**What the task asks**:
Extract each line of the material below in which the string "Tesla" appears.

**Given records**:
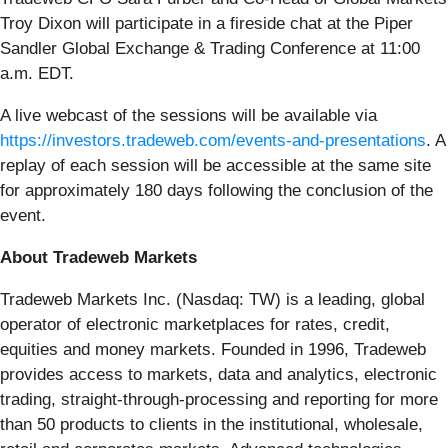
Troy Dixon will participate in a fireside chat at the Piper
Sandler Global Exchange & Trading Conference at 11:00
a.m. EDT.
A live webcast of the sessions will be available via
https://investors.tradeweb.com/events-and-presentations
. A
replay of each session will be accessible at the same site
for approximately 180 days following the conclusion of the
event.
About Tradeweb Markets
Tradeweb Markets Inc. (Nasdaq: TW) is a leading, global
operator of electronic marketplaces for rates, credit,
equities and money markets. Founded in 1996, Tradeweb
provides access to markets, data and analytics, electronic
trading, straight-through-processing and reporting for more
than 50 products to clients in the institutional, wholesale,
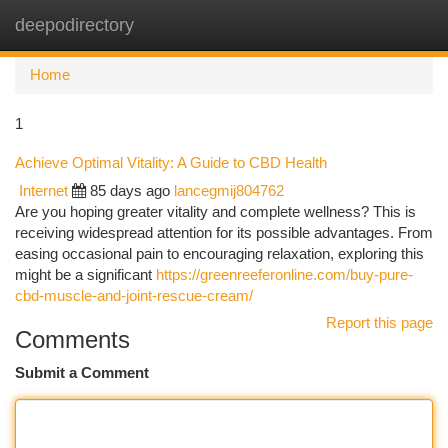
deepodirectory
Togg
navi
Home
1
Achieve Optimal Vitality: A Guide to CBD Health
Internet
85 days ago
lancegmij804762
Are you hoping greater vitality and complete wellness? This is
receiving widespread attention for its possible advantages. From
easing occasional pain to encouraging relaxation, exploring this
might be a significant
https://greenreeferonline.com/buy-pure-
cbd-muscle-and-joint-rescue-cream/
Report this page
Comments
Submit a Comment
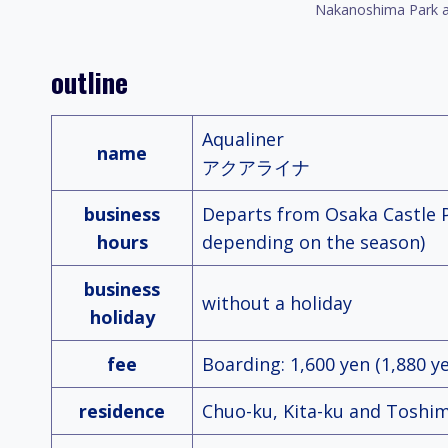
Nakanoshima Park a
outline
Aqualiner
name
アクアライナ
business
Departs from Osaka Castle Po
hours
depending on the season)
business
without a holiday
holiday
fee
Boarding: 1,600 yen (1,880 y
residence
Chuo-ku, Kita-ku and Toshim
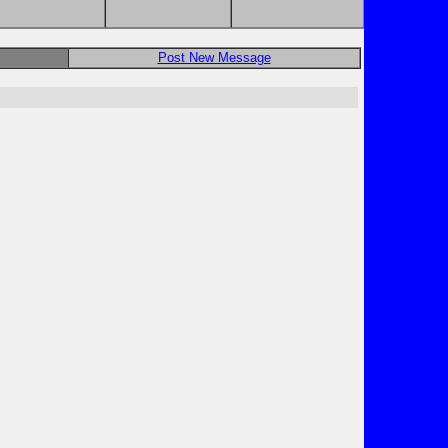
Post New Message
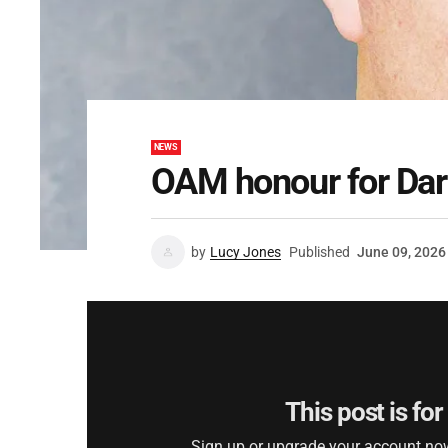
NEWS
OAM honour for Dar
by
Lucy Jones
Published
June 09, 2026
This post is fo
Sign up or upgrade your account now 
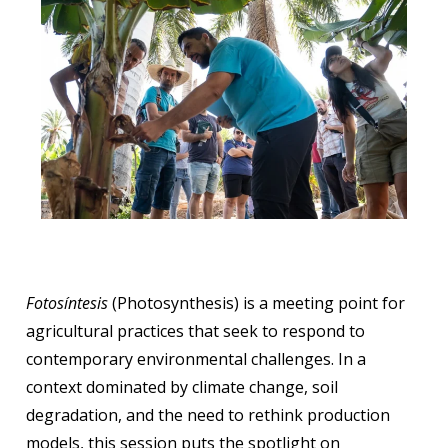
Fotosíntesis
(Photosynthesis) is a meeting point for
agricultural practices that seek to respond to
contemporary environmental challenges. In a
context dominated by climate change, soil
degradation, and the need to rethink production
models, this session puts the spotlight on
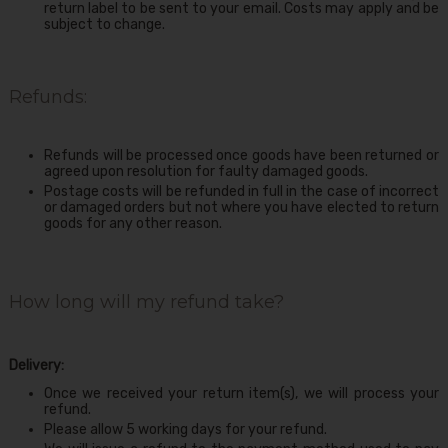
return label to be sent to your email. Costs may apply and be
subject to change.
Refunds:
Refunds will be processed once goods have been returned or
agreed upon resolution for faulty damaged goods.
Postage costs will be refunded in full in the case of incorrect
or damaged orders but not where you have elected to return
goods for any other reason.
How long will my refund take?
Delivery:
Once we received your return item(s), we will process your
refund.
Please allow 5 working days for your refund.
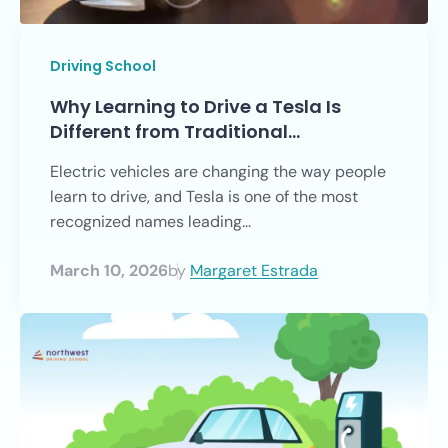
Driving School
Why Learning to Drive a Tesla Is
Different from Traditional…
Electric vehicles are changing the way people
learn to drive, and Tesla is one of the most
recognized names leading...
March 10, 2026
by
Margaret Estrada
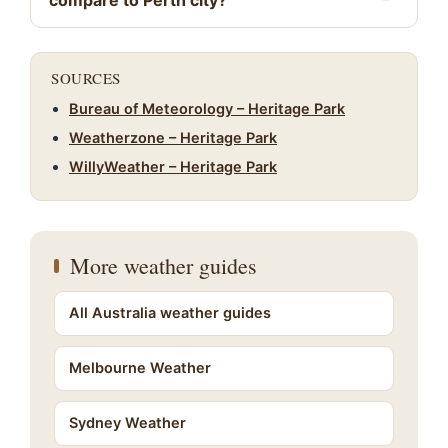
compare to Perth city?
SOURCES
Bureau of Meteorology – Heritage Park
Weatherzone – Heritage Park
WillyWeather – Heritage Park
More weather guides
All Australia weather guides
Melbourne Weather
Sydney Weather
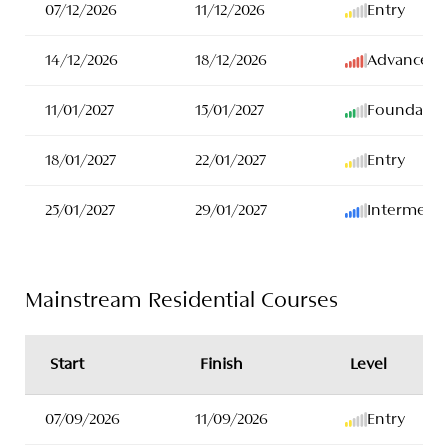
07/12/2026
11/12/2026
Entry
14/12/2026
18/12/2026
Advanced
11/01/2027
15/01/2027
Foundatio
18/01/2027
22/01/2027
Entry
25/01/2027
29/01/2027
Intermedia
Mainstream Residential Courses
Start
Finish
Level
07/09/2026
11/09/2026
Entry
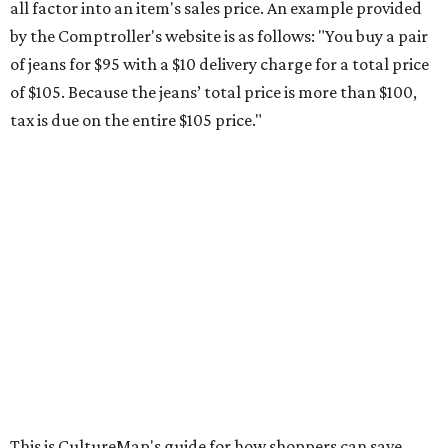
all factor into an item's sales price. An example provided
by the Comptroller's website is as follows: "You buy a pair
of jeans for $95 with a $10 delivery charge for a total price
of $105. Because the jeans’ total price is more than $100,
tax is due on the entire $105 price."
This is CultureMap's guide for how shoppers can save
during the upcoming tax holiday.
Saving on school supplies
The Texas Comptroller's website provides a
specific list
of
school supplies that will be exempt from tax during the
weekend. Most items priced under $100 will qualify, unless
otherwise specified, and as long as the customer isn't
buying in bulk.
The school supplies that qualify for the tax exemption are:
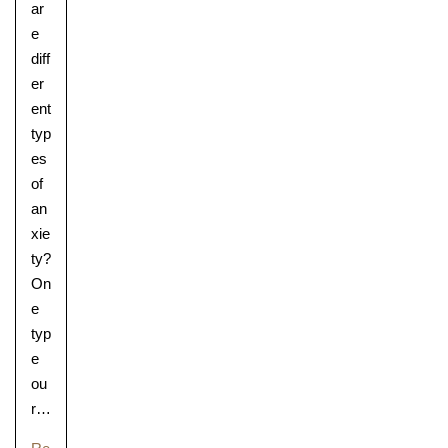
ar
e
diff
er
ent
typ
es
of
an
xie
ty?
On
Lower School
e
Years 3-5
typ
e
ou
r…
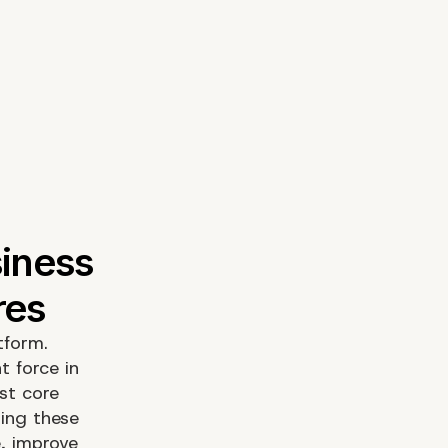
tform.
t force in
ust core
ging these
e, improve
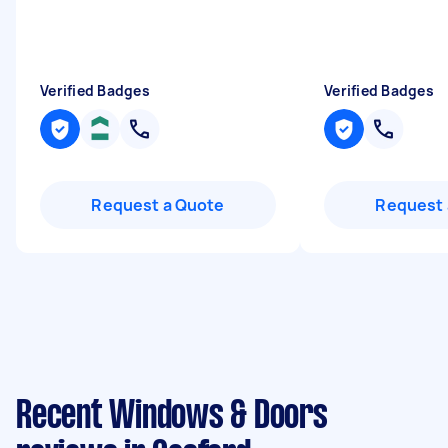
Verified Badges
Verified Badges
Request a Quote
Request 
Recent Windows & Doors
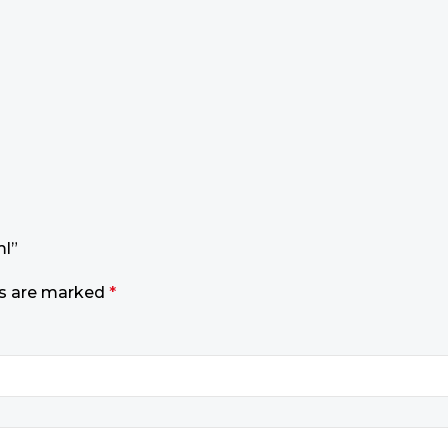
ml”
ds are marked
*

**Answer below**:
Why Learning to Drive a Tesla Is
learn to drive, and Tesla is one of the most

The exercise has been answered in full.